Quiero creer que, si la modernidad era el juego con las formas, la posmodernidad es el juego con la recepción de las formas; es decir, se escribe ya para un lector que ha leído mucho, que ha visto todas las películas, que ha escuchado música y ha visitado retrospectivas de Duchamp o Marina Abramovic (necesariamente, por tanto, escribimos cada vez para menos lectores); un lector hecho de cultura que disfruta de los libros que –sorpresa–, hablando de cultura, le hablan de su vida.
Álvaro Enrigue se sitúa junto a Edmund de Waal con su novela Muerte súbita . Al contrario de lo que opina la mayor parte de la crítica, novelas como Muerte súbita no se dejan intoxicar por las maneras del ensayo, sino que sustituyen los tramos informativos de la novela tradicional por tramos culturales cuya función es exactamente la misma: levantar la estructura del relato, pero con el aliciente de que nos interesan mucho más las curiosidades del siglo XVII que el hecho de que Caravaggio saliera de su casa a las cinco.
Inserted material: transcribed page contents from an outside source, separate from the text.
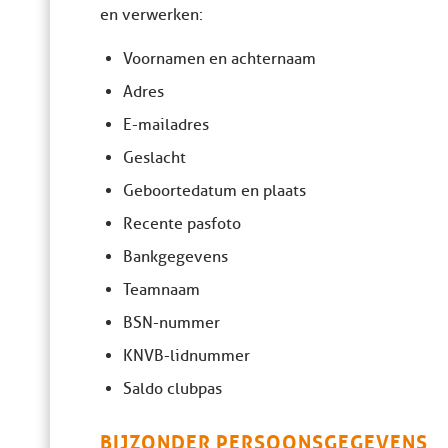
en verwerken:
Voornamen en achternaam
Adres
E-mailadres
Geslacht
Geboortedatum en plaats
Recente pasfoto
Bankgegevens
Teamnaam
BSN-nummer
KNVB-lidnummer
Saldo clubpas
BIJZONDER PERSOONSGEGEVENS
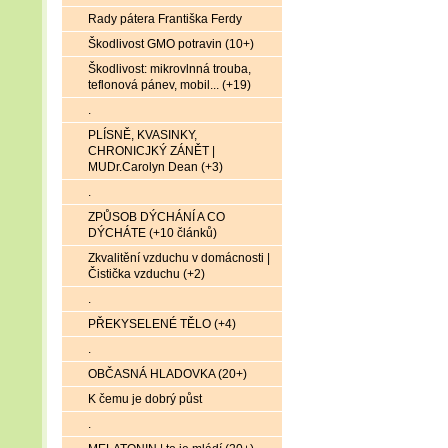
Rady pátera Františka Ferdy
Škodlivost GMO potravin (10+)
Škodlivost: mikrovlnná trouba,
teflonová pánev, mobil... (+19)
.
PLÍSNĚ, KVASINKY,
CHRONICJKÝ ZÁNĚT |
MUDr.Carolyn Dean (+3)
.
ZPŮSOB DÝCHÁNÍ A CO
DÝCHÁTE (+10 článků)
Zkvalitění vzduchu v domácnosti |
Čistička vzduchu (+2)
.
PŘEKYSELENÉ TĚLO (+4)
.
OBČASNÁ HLADOVKA (20+)
K čemu je dobrý půst
.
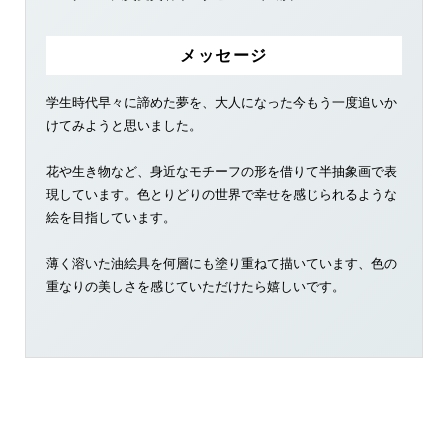
メッセージ
学生時代早々に諦めた夢を、大人になった今もう一度追いか
けてみようと思いました。
花や生き物など、身近なモチーフの形を借りて半抽象画で表
現しています。色とりどりの世界で幸せを感じられるような
絵を目指しています。
薄く溶いた油絵具を何層にも塗り重ねて描いています、色の
重なりの美しさを感じていただけたら嬉しいです。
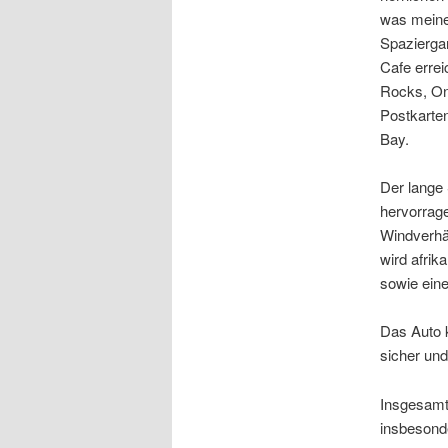
was meine
Spazierga
Cafe errei
Rocks, Ons
Postkarten
Bay.
Der lange 
hervorrag
Windverhäl
wird afri
sowie ein
Das Auto k
sicher un
Insgesamt 
insbesonde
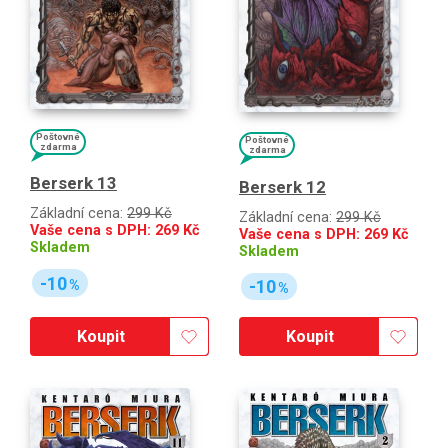
Poštovné
Poštovné
zdarma
zdarma
Berserk 13
Berserk 12
Základní cena:
299 Kč
Základní cena:
299 Kč
Vaše cena s DPH:
269
Kč
Vaše cena s DPH:
269
Kč
Skladem
Skladem
-10
-10
%
%
Koupit
Koupit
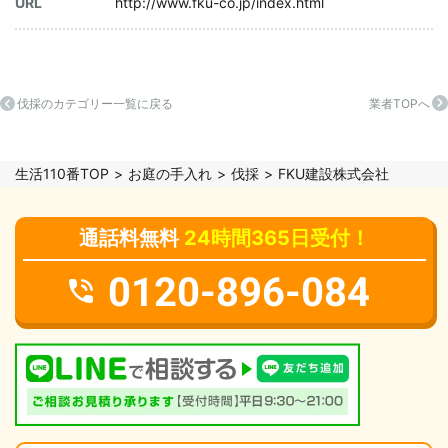
URL
http://www.fku-co.jp/index.html
伐採のカテゴリー一覧に戻る
業者TOPへ
生活110番TOP
お庭の手入れ
伐採
FKU建設株式会社
通話料無料
24時間365日受付！
0120-896-084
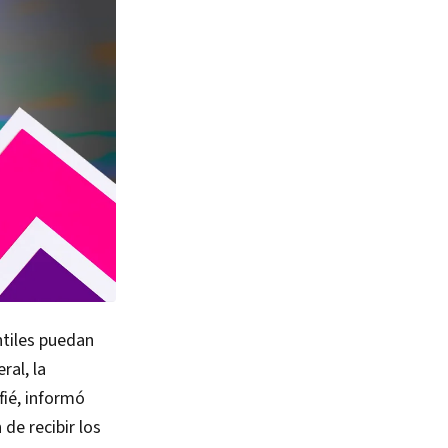
ntiles puedan
ral, la
fié, informó
de recibir los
“Al final ella muere y él se queda solo (…). El resto es literatura”, escribe Alejandro Zambra en la primera frase de su ópera prima, Bonsái . Con este incipit , Zambra desactiva las expectativas del lector de relatos tradicionales, y nos lleva a pensar, o a asumir, por qué leemos realmente una novela: ¿para saber lo que pasa o para disfrutar del trayecto propio de un relato largo?
Leemos para estar dentro de los libros, en marcha sobre unas palabras; quizá no queremos llegar a ningún sitio, quizá solo queremos descubrir un paisaje.
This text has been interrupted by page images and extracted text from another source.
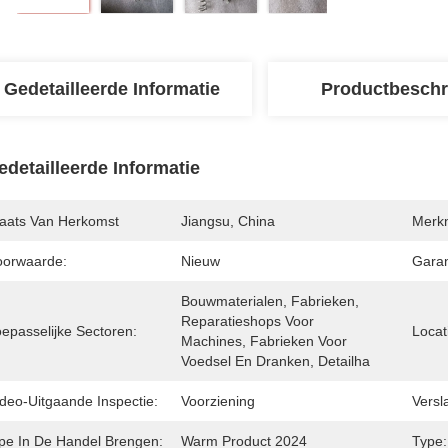
Gedetailleerde Informatie
Productbeschr
edetailleerde Informatie
laats Van Herkomst
Jiangsu, China
Merk
oorwaarde:
Nieuw
Garan
Bouwmaterialen, Fabrieken, 
Reparatieshops Voor 
oepasselijke Sectoren:
Locat
Machines, Fabrieken Voor 
Voedsel En Dranken, Detailha
ideo-Uitgaande Inspectie:
Voorziening
Versl
ipe In De Handel Brengen:
Warm Product 2024
Type:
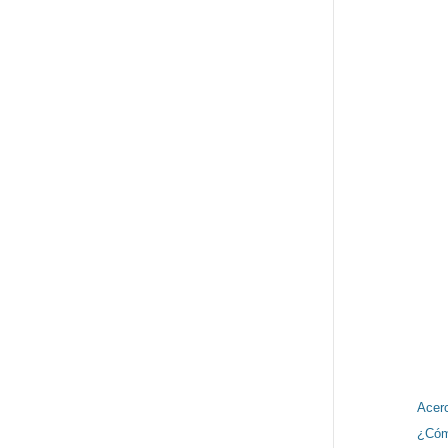
ACAL
SÍGUENO
INFORM
Acer
¿Cóm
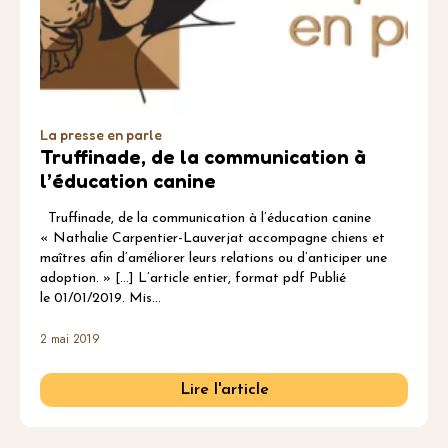
La presse en parle
Truffinade, de la communication à
l’éducation canine
Truffinade, de la communication à l’éducation canine
« Nathalie Carpentier-Lauverjat accompagne chiens et
maîtres afin d’améliorer leurs relations ou d’anticiper une
adoption. » […] L’article entier, format pdf Publié
le 01/01/2019. Mis…
2 mai 2019
Lire l'article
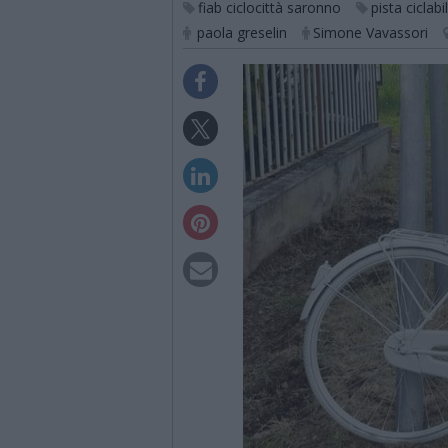
fiab ciclocittà saronno
pista ciclab
paola greselin
Simone Vavassori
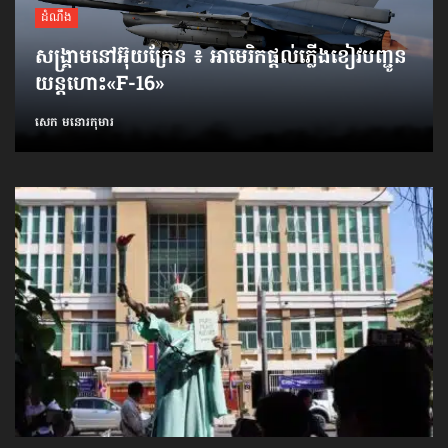
ដំណឹង
សង្គ្រាមនៅអ៊ុយក្រែន ៖ អាមេរិកផ្ដល់ភ្លើងខៀវបញ្ជូន
យន្តហោះ«F-16»
សេក មនោរកុមារ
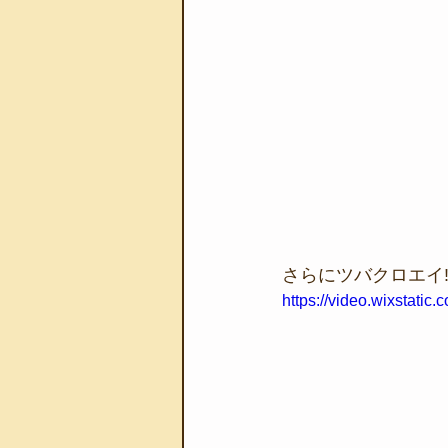
さらにツバクロエイ!
https://video.wixstat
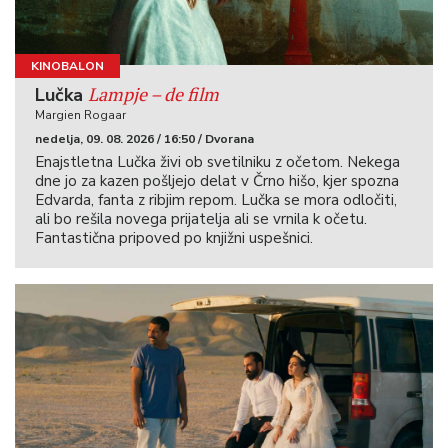
KINOBALON
Lampje – de film
Lučka
Margien Rogaar
nedelja, 09. 08. 2026 / 16:50 / Dvorana
Enajstletna Lučka živi ob svetilniku z očetom. Nekega
dne jo za kazen pošljejo delat v Črno hišo, kjer spozna
Edvarda, fanta z ribjim repom. Lučka se mora odločiti,
ali bo rešila novega prijatelja ali se vrnila k očetu.
Fantastična pripoved po knjižni uspešnici.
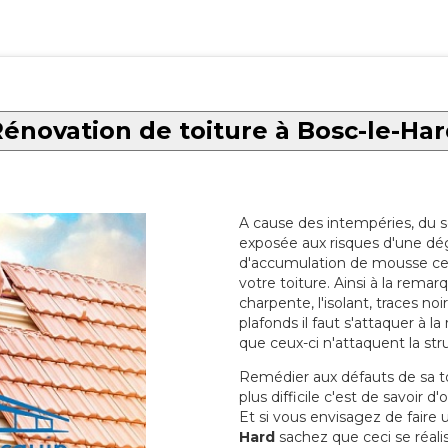
énovation de toiture à Bosc-le-Ha
A cause des intempéries, du sol
exposée aux risques d'une dég
d'accumulation de mousse ce qu
votre toiture. Ainsi à la rema
charpente, l'isolant, traces noi
plafonds il faut s'attaquer à l
que ceux-ci n'attaquent la str
Remédier aux défauts de sa toit
plus difficile c'est de savoir d
Et si vous envisagez de faire
Hard
sachez que ceci se réalis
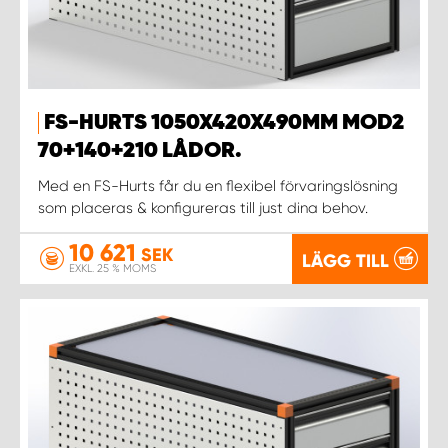
FS-HURTS 1050X420X490MM MOD2
70+140+210 LÅDOR.
Med en FS-Hurts får du en flexibel förvaringslösning
som placeras & konfigureras till just dina behov.
10 621
SEK
LÄGG TILL
EXKL. 25 % MOMS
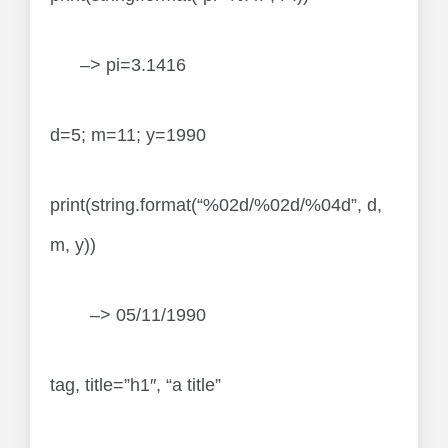
–> pi=3.1416
d=5; m=11; y=1990
print(string.format(“%02d/%02d/%04d”, d,
m, y))
–> 05/11/1990
tag, title=”h1″, “a title”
En La caída , de Diogo Mainardi, el autor nos cuenta la historia de su hijo, víctima de parálisis cerebral por un parto mal atendido. En lugar de ahondar en la sentimentalidad propia de este drama, Mainardi rodea a su vástago de una fascinante telaraña cultural, de modo que su hijo y Napoleón están más cerca que su hijo y el triciclo con el que está jugando. No importa cómo era el paritorio del hospital de Venecia donde la mujer del autor dio a luz, sino que ese hospital lo fundó Napoleón y figura en un cuadro de Canaletto. El personaje del hijo no es una construcción de vivencias y patucos de colores, sino de hechos de cultura.
Alejados del relato canónico
David Markson aúna las dos fórmulas de dinamitar el realismo que he apuntado más arriba, y lo hace tanto en su novela La amante de Wittgenstein como en la tetralogía autobiográfica que conforman La soledad del lector , Esto no es una novela , Punto de fuga y La última novela . La lectura de estos cinco libros es desde todo punto fascinante. Se leen como novelas aunque en verdad el lector se está enfrentando con materiales ajenos por completo al relato canónico.
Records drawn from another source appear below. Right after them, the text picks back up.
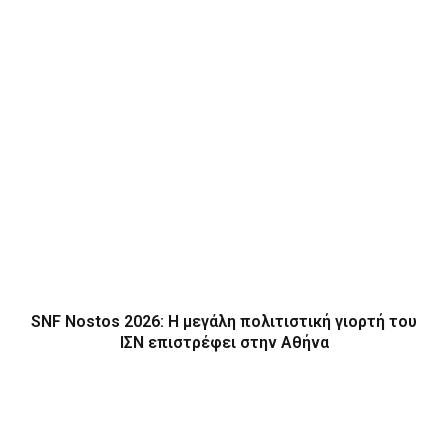
SNF Nostos 2026: Η μεγάλη πολιτιστική γιορτή του
ΙΣΝ επιστρέφει στην Αθήνα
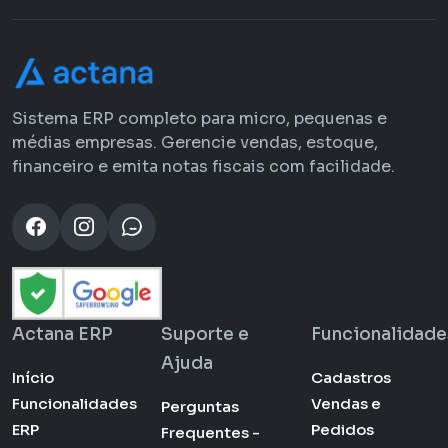
Sistema ERP completo para micro, pequenas e
médias empresas. Gerencie vendas, estoque,
financeiro e emita notas fiscais com facilidade.
Actana ERP
Suporte e
Funcionalidade
Ajuda
Início
Cadastros
Funcionalidades
Vendas e
Perguntas
ERP
Pedidos
Frequentes -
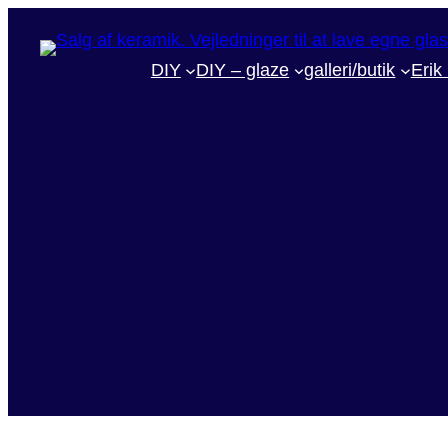
DIY
DIY – glaze
galleri/butik
Erik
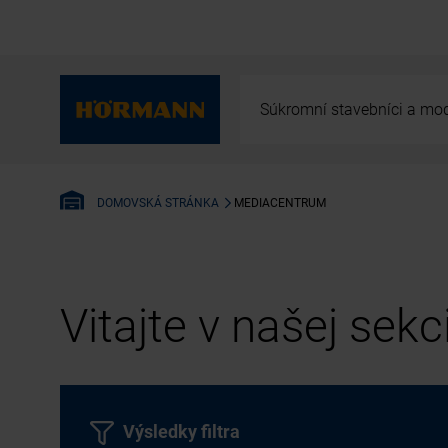
Súkromní stavebníci a mod
MEDIACENTRUM
DOMOVSKÁ STRÁNKA
Vitajte v našej sek
Výsledky filtra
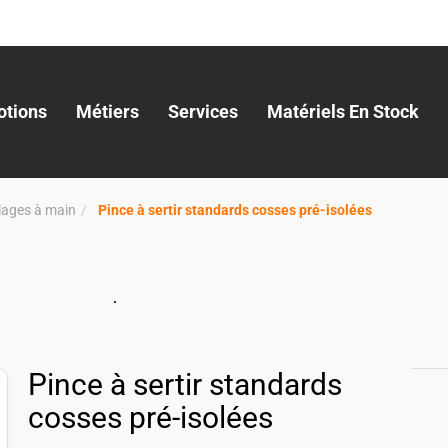
tions
Métiers
Services
Matériels En Stock
llages à main
Pince à sertir standards cosses pré-isolées
Pince à sertir standards
cosses pré-isolées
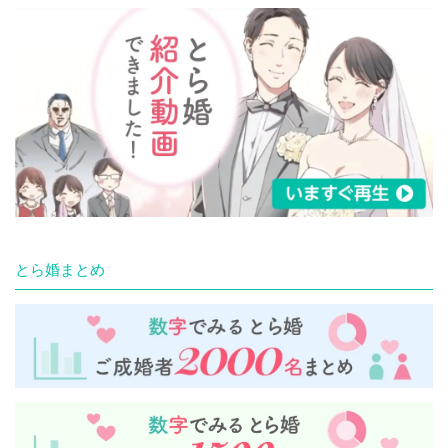
とら婚まとめ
Las de Markson son obras fragmentarias y atiborradas de referencias culturales, como si el Me acuerdo de Brainard lo hubiera escrito alguien que nunca en toda su vida salió de una biblioteca. Y, sin embargo, es más grave: es alguien que sí salió, y mucho, de las bibliotecas, pero entiende que su vida mereció la pena principalmente por los libros que leyó; por los cuadros y la música, también.
En La amante de Wittgenstein o La última novela no hay descripciones, no hay diálogos, no hay escenas. Pero hay drama. Incluso hay ganas de saber qué viene después, cuál es el final del camino.
No me cabe duda de que el final del camino en la narrativa de hoy es David Markson.